What you should do |
Reproduce the records line for line, starting at their first line and stopping after the line that contains "Festa di Maria Ausiliatrice 2026".

▶

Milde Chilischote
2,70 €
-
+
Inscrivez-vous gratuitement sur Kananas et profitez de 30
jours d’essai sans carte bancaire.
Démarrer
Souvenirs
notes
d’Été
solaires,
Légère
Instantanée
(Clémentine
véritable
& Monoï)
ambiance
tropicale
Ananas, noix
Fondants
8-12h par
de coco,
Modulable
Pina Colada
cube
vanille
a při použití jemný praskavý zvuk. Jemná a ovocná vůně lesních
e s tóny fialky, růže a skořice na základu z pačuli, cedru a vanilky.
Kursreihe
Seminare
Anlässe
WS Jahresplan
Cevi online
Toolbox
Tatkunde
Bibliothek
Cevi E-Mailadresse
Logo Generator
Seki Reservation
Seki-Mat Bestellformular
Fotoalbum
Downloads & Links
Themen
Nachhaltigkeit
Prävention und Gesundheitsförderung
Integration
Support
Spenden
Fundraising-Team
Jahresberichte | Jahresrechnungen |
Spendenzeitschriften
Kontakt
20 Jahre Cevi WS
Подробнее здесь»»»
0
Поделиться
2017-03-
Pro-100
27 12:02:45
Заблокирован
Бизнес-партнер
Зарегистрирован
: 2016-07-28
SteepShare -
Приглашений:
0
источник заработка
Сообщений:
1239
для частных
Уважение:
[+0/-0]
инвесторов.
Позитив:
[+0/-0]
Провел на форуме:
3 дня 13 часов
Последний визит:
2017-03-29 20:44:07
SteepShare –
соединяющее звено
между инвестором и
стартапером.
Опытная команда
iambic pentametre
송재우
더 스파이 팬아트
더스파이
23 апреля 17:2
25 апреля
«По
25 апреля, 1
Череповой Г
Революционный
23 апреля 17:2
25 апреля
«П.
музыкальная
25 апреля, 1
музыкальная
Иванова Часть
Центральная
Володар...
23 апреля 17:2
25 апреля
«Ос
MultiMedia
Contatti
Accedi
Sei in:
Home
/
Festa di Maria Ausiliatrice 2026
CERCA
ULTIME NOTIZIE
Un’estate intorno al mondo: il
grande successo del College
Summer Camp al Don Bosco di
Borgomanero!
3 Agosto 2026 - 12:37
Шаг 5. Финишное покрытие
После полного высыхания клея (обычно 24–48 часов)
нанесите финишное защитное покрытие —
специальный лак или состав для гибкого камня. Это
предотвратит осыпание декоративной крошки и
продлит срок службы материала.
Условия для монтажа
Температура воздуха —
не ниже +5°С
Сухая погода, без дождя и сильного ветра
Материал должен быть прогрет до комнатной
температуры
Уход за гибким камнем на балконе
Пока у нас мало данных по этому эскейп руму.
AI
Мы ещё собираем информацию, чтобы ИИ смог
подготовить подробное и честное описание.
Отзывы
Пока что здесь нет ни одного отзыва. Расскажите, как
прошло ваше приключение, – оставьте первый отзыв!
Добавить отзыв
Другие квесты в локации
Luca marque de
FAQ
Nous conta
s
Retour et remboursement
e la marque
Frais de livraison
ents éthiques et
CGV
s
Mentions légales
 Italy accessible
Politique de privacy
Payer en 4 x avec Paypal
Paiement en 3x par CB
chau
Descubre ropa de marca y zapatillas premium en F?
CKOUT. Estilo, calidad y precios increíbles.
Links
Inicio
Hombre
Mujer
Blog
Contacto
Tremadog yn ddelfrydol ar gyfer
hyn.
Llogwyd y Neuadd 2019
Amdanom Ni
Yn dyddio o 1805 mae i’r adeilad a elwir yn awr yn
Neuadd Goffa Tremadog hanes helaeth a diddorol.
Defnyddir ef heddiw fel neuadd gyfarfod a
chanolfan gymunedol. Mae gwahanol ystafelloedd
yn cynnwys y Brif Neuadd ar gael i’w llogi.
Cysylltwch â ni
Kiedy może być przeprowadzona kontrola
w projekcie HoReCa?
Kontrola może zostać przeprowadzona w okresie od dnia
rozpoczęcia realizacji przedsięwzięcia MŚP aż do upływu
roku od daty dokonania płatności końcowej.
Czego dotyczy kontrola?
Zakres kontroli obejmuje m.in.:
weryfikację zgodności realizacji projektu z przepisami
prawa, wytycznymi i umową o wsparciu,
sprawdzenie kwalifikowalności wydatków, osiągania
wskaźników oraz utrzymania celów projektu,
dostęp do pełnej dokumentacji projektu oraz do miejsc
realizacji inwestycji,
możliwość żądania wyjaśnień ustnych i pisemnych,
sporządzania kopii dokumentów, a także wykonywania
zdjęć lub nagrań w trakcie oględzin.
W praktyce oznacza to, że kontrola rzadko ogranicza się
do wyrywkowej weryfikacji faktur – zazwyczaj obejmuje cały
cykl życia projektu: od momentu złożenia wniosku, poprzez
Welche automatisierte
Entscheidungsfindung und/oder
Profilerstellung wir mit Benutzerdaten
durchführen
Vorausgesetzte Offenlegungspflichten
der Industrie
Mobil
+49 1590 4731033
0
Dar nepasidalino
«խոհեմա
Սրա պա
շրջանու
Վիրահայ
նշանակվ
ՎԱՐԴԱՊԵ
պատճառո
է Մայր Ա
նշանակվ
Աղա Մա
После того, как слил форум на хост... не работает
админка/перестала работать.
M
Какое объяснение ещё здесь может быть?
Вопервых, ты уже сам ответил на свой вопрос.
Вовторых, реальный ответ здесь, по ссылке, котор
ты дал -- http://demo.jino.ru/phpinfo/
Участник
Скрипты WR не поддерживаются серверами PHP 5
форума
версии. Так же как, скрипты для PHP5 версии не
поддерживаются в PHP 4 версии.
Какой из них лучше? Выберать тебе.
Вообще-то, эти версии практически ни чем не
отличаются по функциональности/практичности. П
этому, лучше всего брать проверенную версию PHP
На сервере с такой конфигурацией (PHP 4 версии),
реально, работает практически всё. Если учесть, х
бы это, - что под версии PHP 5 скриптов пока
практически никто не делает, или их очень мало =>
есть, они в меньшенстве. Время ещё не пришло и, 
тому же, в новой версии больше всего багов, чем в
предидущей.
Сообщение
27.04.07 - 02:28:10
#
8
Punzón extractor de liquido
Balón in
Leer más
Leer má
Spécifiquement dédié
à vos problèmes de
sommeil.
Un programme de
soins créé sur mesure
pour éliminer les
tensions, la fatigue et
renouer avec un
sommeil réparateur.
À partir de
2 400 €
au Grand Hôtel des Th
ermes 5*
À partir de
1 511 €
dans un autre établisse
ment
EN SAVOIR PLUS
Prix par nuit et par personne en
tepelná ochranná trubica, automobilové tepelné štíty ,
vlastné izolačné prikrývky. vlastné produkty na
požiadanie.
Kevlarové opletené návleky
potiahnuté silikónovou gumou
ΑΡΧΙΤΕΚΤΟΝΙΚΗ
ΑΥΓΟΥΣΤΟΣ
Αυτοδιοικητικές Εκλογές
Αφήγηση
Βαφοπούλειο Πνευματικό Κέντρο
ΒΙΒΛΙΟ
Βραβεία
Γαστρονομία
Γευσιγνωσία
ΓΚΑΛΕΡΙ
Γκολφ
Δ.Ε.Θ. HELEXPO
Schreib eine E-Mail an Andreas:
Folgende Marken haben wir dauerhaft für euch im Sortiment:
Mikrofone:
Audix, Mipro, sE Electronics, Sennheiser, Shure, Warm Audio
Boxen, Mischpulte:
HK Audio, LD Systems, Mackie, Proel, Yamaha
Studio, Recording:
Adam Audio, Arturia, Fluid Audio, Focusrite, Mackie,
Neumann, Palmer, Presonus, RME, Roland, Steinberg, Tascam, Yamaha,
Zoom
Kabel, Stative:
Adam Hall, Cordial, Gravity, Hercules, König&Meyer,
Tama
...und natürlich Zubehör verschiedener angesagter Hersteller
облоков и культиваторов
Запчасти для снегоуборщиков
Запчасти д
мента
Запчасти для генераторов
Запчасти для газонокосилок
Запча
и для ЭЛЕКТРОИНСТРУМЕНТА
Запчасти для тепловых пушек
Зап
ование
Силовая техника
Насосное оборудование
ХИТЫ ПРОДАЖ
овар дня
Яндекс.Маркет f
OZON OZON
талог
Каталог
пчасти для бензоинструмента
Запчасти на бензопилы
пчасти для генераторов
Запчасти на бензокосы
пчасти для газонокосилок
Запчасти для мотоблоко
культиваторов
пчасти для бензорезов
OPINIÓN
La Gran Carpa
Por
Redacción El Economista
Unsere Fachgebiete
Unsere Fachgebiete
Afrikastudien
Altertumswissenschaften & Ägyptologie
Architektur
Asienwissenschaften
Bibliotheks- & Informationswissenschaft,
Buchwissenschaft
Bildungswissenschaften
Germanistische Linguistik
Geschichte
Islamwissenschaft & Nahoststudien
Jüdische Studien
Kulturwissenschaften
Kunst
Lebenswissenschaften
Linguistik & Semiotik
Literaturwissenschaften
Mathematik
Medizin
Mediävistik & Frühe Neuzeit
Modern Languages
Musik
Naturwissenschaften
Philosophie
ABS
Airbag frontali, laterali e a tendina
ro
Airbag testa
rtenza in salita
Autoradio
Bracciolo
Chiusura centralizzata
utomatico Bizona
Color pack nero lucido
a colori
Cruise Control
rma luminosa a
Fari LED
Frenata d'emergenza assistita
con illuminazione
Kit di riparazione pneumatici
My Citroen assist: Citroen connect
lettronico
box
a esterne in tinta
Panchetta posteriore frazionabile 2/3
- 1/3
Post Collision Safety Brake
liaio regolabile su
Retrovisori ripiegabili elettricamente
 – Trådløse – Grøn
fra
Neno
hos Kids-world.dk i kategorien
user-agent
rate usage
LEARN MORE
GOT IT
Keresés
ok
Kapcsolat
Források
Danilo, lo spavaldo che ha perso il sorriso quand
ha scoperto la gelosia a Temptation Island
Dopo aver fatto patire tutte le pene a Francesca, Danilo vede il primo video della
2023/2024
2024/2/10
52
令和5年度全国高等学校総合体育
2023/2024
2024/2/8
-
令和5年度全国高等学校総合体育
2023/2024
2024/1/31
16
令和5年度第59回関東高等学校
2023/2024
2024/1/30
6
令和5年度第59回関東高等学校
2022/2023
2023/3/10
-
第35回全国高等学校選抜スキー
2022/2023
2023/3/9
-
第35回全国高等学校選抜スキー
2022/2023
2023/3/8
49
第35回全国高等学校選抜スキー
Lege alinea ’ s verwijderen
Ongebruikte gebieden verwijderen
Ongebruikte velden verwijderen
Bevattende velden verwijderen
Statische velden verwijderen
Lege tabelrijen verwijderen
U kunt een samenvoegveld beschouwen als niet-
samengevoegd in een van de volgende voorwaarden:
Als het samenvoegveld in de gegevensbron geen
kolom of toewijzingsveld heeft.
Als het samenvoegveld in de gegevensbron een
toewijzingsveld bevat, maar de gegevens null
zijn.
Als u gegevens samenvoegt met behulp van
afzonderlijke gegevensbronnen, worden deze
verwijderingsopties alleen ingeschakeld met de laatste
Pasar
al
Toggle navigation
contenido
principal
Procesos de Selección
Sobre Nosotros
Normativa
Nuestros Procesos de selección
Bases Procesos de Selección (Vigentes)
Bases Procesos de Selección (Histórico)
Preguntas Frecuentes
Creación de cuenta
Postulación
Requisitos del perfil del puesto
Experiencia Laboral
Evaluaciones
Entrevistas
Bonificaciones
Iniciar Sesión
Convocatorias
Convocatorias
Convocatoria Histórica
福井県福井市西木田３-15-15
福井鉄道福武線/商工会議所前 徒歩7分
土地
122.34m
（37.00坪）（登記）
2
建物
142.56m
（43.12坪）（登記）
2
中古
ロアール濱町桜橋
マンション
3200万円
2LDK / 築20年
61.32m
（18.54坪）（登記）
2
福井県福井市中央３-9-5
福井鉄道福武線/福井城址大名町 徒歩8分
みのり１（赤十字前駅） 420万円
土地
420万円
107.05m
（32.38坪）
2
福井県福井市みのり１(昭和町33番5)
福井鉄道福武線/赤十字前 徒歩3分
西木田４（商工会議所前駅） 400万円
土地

◀

The completed task |
Milde Chilischote
2,70 €
-
+
Inscrivez-vous gratuitement sur Kananas et profitez de 30
jours d’essai sans carte bancaire.
Démarrer
Souvenirs
notes
d’Été
solaires,
Légère
Instantanée
(Clémentine
véritable
& Monoï)
ambiance
tropicale
Ananas, noix
Fondants
8-12h par
de coco,
Modulable
Pina Colada
cube
vanille
a při použití jemný praskavý zvuk. Jemná a ovocná vůně lesních
e s tóny fialky, růže a skořice na základu z pačuli, cedru a vanilky.
Kursreihe
Seminare
Anlässe
WS Jahresplan
Cevi online
Toolbox
Tatkunde
Bibliothek
Cevi E-Mailadresse
Logo Generator
Seki Reservation
Seki-Mat Bestellformular
Fotoalbum
Downloads & Links
Themen
Nachhaltigkeit
Prävention und Gesundheitsförderung
Integration
Support
Spenden
Fundraising-Team
Jahresberichte | Jahresrechnungen |
Spendenzeitschriften
Kontakt
20 Jahre Cevi WS
Подробнее здесь»»»
0
Поделиться
2017-03-
Pro-100
27 12:02:45
Заблокирован
Бизнес-партнер
Зарегистрирован
: 2016-07-28
SteepShare -
Приглашений:
0
источник заработка
Сообщений:
1239
для частных
Уважение:
[+0/-0]
инвесторов.
Позитив:
[+0/-0]
Провел на форуме:
3 дня 13 часов
Последний визит:
2017-03-29 20:44:07
SteepShare –
соединяющее звено
между инвестором и
стартапером.
Опытная команда
iambic pentametre
송재우
더 스파이 팬아트
더스파이
23 апреля 17:2
25 апреля
«По
25 апреля, 1
Череповой Г
Революционный
23 апреля 17:2
25 апреля
«П.
музыкальная
25 апреля, 1
музыкальная
Иванова Часть
Центральная
Володар...
23 апреля 17:2
25 апреля
«Ос
MultiMedia
Contatti
Accedi
Sei in:
Home
/
Festa di Maria Ausiliatrice 2026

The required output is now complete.